The Wallace Collection

The Wallace Collection, A Family Collection, A National Museum, An International Treasure House
Table
  • Table
  • Probably François Rémond (1747 - 1812)
  • Dominique Daguerre (died 1796), commissioned by
  • France
  • 1785
  • Oak frame, black painted copper alloy, gilt bronze, green stone on composite support
  • Object size: 82 x 113.2 x 51.7 cm
  • F317
  • Exhibition Gallery 2
Commentary
History
Further Reading
  • F317 was almost certainly made in 1785 under the direction of the marchand-mercier, Dominique Daguerre, in the workshop of François Rémond. The delicate frieze mounts, featuring masks of Bacchus, cornucopiae, recumbent goats and acanthus and vine scrolls, as well as the Grecian female bust caryatids at the top of each table-leg, are typical neo-classical motifs found on elegant furniture of the last half of the 1780s. The friezes are of exceptionally high quality, and are from models that appear to have been owned by Daguerre as they are found on pieces of furniture by cabinet-makers, for example Martin Carlin and Adam Weisweiler. Both Weisweiler and Carlin are known to have worked regularly for Daguerre, who may have designed the table.

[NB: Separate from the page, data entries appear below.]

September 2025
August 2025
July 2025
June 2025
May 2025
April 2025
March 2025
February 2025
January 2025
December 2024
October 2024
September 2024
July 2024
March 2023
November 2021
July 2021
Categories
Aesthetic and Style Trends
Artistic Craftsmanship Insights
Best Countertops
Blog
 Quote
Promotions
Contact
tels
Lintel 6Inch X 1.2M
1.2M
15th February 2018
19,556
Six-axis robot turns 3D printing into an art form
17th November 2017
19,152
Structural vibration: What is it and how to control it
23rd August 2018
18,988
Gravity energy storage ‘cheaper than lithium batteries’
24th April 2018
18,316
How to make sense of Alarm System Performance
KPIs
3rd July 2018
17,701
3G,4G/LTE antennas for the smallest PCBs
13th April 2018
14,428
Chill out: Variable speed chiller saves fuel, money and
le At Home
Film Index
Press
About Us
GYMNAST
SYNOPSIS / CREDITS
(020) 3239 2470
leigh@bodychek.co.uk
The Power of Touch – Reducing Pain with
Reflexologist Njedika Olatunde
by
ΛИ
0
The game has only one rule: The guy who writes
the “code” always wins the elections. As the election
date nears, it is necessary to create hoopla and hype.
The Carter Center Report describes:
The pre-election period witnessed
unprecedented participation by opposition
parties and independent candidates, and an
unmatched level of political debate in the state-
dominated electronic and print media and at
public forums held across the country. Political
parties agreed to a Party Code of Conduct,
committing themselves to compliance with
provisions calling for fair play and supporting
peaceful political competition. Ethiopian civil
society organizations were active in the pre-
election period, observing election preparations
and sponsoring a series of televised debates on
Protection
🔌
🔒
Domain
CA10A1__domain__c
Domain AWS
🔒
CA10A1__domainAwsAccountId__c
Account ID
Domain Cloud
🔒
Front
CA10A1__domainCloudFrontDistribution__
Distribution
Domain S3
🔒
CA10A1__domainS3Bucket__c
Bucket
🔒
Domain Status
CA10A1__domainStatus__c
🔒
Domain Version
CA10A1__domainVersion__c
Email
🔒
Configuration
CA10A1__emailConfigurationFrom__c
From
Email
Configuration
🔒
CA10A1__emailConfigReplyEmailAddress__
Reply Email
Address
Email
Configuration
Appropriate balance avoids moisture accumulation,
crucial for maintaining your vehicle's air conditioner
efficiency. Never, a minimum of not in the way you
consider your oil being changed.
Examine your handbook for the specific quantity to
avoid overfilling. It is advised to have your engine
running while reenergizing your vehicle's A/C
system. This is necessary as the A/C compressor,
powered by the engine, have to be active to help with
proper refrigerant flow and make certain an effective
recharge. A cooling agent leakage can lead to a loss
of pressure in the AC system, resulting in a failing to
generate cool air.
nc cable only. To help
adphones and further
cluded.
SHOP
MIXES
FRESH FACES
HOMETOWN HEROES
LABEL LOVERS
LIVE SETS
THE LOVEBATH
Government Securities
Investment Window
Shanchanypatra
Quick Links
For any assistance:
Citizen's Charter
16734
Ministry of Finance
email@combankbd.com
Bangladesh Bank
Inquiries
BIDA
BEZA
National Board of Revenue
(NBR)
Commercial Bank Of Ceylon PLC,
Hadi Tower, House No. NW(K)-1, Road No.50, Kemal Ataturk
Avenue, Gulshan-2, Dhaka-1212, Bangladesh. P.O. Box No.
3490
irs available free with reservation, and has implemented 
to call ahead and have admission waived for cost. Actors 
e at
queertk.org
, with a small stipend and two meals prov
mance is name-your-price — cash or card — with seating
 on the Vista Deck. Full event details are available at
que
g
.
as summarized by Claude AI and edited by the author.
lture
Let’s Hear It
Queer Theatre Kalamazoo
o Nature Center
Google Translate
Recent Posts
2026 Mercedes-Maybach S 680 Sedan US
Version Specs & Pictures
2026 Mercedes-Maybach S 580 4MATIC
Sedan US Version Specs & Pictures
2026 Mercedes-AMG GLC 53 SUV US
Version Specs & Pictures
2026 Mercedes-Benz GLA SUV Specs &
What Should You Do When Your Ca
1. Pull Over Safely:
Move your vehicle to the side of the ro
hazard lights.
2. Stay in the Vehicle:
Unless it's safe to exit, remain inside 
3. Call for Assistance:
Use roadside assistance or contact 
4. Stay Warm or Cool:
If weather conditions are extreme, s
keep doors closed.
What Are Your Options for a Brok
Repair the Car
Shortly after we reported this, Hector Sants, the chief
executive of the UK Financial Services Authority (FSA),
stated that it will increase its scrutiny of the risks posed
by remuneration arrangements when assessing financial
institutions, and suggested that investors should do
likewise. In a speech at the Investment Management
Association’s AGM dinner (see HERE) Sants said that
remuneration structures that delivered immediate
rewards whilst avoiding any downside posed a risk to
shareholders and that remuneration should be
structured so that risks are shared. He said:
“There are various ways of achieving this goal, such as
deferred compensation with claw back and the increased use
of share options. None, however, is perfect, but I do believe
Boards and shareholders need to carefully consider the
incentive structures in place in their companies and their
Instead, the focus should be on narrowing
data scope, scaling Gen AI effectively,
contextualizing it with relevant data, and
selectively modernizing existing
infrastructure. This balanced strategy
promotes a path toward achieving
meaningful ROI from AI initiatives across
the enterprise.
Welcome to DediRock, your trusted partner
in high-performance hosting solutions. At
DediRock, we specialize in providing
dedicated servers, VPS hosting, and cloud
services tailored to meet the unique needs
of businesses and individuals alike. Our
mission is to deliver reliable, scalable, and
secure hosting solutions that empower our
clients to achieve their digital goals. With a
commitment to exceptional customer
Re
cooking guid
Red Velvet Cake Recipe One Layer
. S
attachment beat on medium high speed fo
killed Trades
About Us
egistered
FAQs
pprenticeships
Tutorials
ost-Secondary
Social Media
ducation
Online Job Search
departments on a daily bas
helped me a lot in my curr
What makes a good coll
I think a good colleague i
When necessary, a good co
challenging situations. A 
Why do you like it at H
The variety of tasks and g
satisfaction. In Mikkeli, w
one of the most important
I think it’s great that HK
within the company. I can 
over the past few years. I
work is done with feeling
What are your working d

    The table may have been the one supplied to Daguerre by Rémond on 18 December 1785 for 6,000 livres but it is not known who was Daguerre’s client. The same friezes, which were supplied by Rémond to Daguerre on a number of occasions, are found on a table en chiffonnière in the Wallace Collection (F328), probably also designed by Daguerre. The models of the Grecian busts on the legs may also have belonged to Daguerre. The same figures are also on a console table stamped by Weisweiler in the Royal Collection.
    The models of the friezes were probably inspired by engraved designs in G.-P.Cauvet, 'Frises et ornements à l'usage des sculpteurs', 1777.
    Another table in the Wallace Collection, F318, appears to be a copy but its date is not known.